O comissário europeu para a Administração Interna e Migração, Magnus Brunner
Foto: Olivier Hoslet / EPA
A União Europeia (UE) quer reduzir o número de imigrantes ilegais no território do bloco comunitário, tendo esta quinta-feira a Comissão Europeia apresentado uma estratégia para a migração e asilo que prevê, nomeadamente, aumentar os repatriamentos.
"A prioridade é clara: reduzir o número de chegadas ilegais e mantê-las num nível baixo", assegurou o comissário europeu para a Administração Interna e Migração, Magnus Brunner, na apresentação da Estratégia Europeia de Gestão do Asilo e da Migração, que vigorará durante cinco anos.

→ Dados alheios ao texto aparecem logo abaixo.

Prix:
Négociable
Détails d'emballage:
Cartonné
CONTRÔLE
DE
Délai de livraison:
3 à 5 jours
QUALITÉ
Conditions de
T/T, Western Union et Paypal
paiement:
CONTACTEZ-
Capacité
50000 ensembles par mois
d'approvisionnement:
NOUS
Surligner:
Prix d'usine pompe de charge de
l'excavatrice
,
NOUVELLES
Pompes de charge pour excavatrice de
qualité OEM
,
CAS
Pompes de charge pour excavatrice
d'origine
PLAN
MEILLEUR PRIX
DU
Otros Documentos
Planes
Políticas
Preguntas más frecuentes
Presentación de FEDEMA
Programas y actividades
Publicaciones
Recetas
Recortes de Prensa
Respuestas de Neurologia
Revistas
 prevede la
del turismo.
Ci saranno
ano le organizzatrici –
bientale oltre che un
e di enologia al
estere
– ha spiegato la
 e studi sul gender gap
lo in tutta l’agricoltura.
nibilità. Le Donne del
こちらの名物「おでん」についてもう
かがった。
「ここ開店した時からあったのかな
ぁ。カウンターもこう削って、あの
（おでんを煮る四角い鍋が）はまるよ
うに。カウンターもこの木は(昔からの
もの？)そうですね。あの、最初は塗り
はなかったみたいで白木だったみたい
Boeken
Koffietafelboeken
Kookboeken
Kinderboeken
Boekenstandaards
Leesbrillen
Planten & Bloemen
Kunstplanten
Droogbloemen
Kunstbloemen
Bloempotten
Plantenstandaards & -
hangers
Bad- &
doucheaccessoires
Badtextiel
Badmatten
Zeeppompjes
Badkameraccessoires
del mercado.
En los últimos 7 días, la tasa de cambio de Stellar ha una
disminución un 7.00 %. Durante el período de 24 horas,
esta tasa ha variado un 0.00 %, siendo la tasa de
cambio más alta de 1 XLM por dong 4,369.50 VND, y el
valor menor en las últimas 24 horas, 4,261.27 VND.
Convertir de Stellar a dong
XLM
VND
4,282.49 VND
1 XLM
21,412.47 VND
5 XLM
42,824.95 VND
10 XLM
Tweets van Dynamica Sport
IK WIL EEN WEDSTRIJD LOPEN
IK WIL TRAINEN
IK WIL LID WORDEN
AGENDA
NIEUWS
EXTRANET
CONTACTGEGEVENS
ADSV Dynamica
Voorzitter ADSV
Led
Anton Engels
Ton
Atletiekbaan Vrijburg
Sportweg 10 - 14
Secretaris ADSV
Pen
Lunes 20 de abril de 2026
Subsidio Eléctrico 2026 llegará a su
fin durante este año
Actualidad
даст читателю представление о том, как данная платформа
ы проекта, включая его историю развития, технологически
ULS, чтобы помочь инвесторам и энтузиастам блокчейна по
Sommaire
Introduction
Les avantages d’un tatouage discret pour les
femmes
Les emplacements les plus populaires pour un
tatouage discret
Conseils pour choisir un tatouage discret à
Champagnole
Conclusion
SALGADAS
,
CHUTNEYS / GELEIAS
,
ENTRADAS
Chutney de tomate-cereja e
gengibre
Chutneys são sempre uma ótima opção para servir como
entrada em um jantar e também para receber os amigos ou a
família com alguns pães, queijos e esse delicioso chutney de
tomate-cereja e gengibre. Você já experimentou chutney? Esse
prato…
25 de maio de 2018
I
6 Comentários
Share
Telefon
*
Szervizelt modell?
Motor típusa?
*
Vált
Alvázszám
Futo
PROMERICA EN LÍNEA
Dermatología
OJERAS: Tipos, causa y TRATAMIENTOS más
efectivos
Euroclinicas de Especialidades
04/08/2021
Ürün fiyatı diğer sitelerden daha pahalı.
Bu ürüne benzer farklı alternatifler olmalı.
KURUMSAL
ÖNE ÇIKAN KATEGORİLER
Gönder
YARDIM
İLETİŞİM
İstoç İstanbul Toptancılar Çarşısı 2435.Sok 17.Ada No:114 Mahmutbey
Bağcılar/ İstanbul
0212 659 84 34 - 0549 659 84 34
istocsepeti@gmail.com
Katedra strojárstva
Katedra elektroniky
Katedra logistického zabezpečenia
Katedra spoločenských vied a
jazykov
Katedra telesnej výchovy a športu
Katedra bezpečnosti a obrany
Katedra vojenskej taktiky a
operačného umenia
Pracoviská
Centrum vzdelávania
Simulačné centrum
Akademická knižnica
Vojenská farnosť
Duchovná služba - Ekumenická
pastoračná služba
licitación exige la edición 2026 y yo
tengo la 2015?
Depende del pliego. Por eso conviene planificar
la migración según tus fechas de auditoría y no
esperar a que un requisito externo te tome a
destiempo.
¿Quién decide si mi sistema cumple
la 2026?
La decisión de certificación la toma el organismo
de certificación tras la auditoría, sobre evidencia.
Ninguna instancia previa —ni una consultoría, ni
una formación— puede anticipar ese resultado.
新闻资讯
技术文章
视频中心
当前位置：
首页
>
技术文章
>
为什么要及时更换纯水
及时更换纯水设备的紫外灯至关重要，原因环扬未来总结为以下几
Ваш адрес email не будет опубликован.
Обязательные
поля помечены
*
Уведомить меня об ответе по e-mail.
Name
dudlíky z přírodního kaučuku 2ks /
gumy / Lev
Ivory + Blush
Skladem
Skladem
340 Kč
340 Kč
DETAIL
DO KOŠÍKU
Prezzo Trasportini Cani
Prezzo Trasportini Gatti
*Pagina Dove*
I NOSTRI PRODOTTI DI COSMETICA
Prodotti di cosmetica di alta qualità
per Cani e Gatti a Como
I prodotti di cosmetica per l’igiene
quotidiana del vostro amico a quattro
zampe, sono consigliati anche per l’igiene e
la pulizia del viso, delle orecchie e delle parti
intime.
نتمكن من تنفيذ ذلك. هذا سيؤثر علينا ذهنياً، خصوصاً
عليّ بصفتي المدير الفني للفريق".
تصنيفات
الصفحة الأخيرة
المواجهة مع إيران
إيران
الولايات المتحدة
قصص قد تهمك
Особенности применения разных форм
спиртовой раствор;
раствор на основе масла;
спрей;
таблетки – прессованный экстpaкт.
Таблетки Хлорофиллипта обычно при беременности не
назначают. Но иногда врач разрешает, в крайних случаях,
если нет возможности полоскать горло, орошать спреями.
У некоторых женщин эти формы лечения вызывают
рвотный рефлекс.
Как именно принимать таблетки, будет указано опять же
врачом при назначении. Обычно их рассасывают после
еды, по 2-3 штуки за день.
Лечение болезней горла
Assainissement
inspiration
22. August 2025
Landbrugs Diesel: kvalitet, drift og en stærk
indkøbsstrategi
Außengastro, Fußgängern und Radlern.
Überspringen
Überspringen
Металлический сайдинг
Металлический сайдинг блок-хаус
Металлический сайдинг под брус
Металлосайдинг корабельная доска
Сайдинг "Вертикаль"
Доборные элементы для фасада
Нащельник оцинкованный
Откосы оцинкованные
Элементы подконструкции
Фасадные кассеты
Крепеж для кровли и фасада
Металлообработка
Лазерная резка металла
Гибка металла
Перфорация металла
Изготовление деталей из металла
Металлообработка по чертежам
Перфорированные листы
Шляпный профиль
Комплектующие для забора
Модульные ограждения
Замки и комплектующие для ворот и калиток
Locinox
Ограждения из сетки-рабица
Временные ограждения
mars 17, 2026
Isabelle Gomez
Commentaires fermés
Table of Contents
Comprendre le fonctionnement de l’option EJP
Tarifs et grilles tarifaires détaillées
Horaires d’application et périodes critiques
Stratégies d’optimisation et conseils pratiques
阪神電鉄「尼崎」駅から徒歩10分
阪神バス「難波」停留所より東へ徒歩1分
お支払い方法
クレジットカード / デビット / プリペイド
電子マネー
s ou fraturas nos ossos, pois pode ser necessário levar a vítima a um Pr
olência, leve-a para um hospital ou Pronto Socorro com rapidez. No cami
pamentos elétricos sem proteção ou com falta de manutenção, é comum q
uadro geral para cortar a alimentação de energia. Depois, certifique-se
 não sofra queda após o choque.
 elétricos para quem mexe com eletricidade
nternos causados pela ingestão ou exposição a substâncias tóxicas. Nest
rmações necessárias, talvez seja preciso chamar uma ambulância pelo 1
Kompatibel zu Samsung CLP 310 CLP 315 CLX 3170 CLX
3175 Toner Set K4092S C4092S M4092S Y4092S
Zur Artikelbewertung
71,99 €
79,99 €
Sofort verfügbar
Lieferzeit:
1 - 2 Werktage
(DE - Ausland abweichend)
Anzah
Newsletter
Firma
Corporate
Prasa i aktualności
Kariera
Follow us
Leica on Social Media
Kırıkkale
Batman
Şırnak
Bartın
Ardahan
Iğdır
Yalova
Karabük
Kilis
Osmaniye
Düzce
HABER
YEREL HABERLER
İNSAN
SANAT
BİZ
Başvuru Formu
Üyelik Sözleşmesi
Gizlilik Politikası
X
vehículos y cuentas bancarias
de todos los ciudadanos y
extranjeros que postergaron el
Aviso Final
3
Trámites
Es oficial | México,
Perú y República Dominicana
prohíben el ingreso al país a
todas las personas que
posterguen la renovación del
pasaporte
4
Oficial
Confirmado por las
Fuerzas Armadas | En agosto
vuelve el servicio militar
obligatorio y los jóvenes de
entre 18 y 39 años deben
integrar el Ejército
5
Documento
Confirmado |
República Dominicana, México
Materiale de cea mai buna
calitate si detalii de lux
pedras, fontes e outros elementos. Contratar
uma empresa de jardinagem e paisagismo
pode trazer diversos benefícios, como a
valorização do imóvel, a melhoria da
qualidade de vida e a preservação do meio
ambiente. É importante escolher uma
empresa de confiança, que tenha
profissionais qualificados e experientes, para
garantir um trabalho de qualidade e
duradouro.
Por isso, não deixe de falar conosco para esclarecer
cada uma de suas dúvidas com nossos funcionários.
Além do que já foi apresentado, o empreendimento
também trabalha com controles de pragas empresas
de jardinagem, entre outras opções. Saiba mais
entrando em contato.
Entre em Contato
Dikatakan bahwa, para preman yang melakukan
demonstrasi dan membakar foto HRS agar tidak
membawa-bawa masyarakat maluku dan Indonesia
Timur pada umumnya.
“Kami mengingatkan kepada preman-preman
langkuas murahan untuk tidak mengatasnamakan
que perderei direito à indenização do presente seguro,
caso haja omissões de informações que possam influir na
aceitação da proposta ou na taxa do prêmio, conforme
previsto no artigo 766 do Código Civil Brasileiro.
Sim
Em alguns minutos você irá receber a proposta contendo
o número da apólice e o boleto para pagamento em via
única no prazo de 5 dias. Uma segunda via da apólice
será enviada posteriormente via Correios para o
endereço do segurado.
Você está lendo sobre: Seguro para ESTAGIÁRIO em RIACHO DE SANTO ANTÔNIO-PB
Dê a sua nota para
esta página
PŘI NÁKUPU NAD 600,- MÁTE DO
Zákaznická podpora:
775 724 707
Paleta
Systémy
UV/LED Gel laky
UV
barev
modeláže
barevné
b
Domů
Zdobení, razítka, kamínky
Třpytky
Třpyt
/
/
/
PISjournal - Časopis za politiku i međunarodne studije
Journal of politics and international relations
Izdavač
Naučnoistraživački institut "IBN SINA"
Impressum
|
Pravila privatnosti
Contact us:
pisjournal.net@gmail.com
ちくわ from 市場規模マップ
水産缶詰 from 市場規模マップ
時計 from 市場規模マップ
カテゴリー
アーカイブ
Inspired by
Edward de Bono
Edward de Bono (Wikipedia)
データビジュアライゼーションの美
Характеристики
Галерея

Brunner salientou ainda que para se poder proteger quem realmente precisa, o bloco europeu tem de controlar as fronteiras "de forma eficaz", "limitar a migração ilegal" e "evitar abusos dos sistemas".
Também a comissária para a Soberania Tecnológica, Segurança e Democracia, Henna Virkkunen, referiu que o bloco dos 27 deve manter "a redução das chegadas ilegais e, ao mesmo tempo, incentivar as vias legais de entrada na UE".
A Agência Europeia da Guarda de Fronteiras e Costeira (Frontex) divulgou, no passado dia 15 de janeiro, que as deteções de passagens irregulares nas fronteiras externas da UE atingiram em 2025 o valor mais baixo desde 2021, com 177.781 pessoas identificadas.
De acordo com os dados divulgados pela agência, as deteções em 2025 desceram 26% face ao ano anterior e somaram menos de metade do total registado em 2023.
O executivo comunitário propõe, entre outras medidas, que sejam analisadas todas as chegadas ilegais à UE e aplicados os procedimentos de fronteira, ao abrigo do novo Pacto em Matéria de Migração e Asilo a partir de junho, bem como reforçar o papel da Frontex.
Bruxelas quer ainda criar um sistema europeu comum para o regresso "com regras mais eficientes, processos digitalizados e novos aspetos inovadores, como a criação de plataformas de regresso", os chamados "hubs" de retorno, para onde seriam enviados os imigrantes com pedidos de asilo rejeitados.
A Comissão quer ainda melhorar a readmissão por parte de países terceiros, utilizando e reforçando o conjunto de instrumentos da UE para promover a cooperação.
Com apenas cerca de um quarto das pessoas a cumprirem atualmente as ordens de saída, Bruxelas defende ser "urgente aumentar a eficácia do sistema de regresso da UE".
No âmbito do próximo Quadro Financeiro Plurianual (2028-2034), a Comissão propôs 81 mil milhões de euros na área dos assuntos internos e um instrumento designado como Europa Global, com o objetivo de disponibilizar os recursos financeiros necessários para apoiar os objetivos definidos nesta estratégia.